### Exercise brief
From the records below, pick out every line that contains the word "professionals". Case counts.
(Data for the task Opens)
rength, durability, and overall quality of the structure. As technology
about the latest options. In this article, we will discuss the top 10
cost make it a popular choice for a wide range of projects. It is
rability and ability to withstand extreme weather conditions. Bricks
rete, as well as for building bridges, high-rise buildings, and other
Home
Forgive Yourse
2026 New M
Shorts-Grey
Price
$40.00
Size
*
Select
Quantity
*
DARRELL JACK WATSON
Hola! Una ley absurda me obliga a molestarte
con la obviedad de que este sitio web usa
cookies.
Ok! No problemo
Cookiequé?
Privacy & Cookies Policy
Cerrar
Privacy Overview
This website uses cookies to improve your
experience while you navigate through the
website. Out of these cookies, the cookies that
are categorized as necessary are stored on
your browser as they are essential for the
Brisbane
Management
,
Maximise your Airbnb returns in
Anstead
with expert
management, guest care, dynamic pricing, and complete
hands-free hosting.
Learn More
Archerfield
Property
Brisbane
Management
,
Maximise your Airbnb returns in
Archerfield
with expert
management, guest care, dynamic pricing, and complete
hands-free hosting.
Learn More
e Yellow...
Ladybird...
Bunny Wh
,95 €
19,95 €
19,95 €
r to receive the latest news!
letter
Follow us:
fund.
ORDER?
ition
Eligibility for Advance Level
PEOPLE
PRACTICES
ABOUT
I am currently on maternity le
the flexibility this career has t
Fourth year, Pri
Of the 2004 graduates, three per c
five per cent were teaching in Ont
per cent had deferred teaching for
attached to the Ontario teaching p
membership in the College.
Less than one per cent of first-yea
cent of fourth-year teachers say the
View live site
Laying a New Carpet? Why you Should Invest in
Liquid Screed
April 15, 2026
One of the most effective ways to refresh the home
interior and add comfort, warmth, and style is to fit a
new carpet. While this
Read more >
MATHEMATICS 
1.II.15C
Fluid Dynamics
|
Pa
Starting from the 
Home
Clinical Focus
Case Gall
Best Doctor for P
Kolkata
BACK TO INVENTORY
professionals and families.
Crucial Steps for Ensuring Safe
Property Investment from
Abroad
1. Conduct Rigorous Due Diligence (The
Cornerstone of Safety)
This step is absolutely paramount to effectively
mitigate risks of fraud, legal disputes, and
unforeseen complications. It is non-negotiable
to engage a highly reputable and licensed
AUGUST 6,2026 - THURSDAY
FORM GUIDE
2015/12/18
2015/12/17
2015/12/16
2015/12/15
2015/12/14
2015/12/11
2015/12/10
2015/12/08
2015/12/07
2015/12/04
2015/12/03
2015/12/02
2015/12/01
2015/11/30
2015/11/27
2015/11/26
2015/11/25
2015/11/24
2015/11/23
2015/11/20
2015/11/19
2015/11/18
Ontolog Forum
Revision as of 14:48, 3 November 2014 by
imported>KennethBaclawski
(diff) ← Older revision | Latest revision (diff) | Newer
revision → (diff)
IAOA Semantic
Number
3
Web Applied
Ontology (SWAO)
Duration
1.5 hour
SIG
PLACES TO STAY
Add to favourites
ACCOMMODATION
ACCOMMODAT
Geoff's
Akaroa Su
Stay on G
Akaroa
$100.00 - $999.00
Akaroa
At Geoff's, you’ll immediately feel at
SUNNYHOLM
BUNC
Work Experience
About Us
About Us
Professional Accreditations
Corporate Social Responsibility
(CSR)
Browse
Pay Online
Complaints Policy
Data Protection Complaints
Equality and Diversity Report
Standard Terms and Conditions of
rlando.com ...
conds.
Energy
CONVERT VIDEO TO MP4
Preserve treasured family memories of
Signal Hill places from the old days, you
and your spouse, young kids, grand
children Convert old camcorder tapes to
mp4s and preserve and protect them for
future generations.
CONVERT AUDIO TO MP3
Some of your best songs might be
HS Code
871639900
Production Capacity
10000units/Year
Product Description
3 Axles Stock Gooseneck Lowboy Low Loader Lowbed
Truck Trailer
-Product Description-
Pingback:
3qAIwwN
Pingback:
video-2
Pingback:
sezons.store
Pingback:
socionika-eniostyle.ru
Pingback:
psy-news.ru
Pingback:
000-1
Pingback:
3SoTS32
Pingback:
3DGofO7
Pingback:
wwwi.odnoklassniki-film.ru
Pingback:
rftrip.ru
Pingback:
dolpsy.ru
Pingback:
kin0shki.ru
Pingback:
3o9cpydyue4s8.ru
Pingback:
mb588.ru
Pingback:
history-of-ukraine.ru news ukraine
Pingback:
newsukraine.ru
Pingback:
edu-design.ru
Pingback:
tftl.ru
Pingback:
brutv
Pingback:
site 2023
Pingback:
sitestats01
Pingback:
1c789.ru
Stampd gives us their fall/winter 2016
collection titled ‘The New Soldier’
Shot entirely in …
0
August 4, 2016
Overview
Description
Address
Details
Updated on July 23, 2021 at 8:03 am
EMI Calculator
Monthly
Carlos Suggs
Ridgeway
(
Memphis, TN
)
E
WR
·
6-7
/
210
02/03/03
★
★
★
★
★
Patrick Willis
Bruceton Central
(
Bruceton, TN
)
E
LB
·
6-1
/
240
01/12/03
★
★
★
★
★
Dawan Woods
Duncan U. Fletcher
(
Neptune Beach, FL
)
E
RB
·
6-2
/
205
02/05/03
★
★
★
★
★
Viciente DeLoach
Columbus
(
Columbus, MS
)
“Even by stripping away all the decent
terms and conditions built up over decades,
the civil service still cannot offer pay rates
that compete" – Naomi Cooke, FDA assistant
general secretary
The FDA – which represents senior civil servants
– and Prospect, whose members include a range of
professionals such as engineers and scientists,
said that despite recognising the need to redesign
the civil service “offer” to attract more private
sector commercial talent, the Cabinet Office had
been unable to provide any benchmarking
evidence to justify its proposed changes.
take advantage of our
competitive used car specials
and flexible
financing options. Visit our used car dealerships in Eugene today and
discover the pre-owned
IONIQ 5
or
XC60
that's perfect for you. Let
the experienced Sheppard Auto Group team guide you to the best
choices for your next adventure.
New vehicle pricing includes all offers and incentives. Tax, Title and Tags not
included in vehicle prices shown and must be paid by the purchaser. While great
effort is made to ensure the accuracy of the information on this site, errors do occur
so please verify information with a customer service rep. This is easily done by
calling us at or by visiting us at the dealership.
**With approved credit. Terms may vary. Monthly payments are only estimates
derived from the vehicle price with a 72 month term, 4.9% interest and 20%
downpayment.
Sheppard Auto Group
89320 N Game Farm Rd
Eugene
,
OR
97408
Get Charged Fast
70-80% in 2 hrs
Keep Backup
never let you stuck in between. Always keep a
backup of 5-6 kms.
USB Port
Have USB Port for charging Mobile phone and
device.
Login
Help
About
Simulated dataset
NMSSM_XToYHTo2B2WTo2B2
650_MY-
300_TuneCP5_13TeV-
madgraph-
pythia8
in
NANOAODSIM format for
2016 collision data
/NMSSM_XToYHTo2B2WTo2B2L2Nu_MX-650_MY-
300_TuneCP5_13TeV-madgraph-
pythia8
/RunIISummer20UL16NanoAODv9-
(Data for the task Closes)
### Answer box
professionals and families.
professionals such as engineers and scientists,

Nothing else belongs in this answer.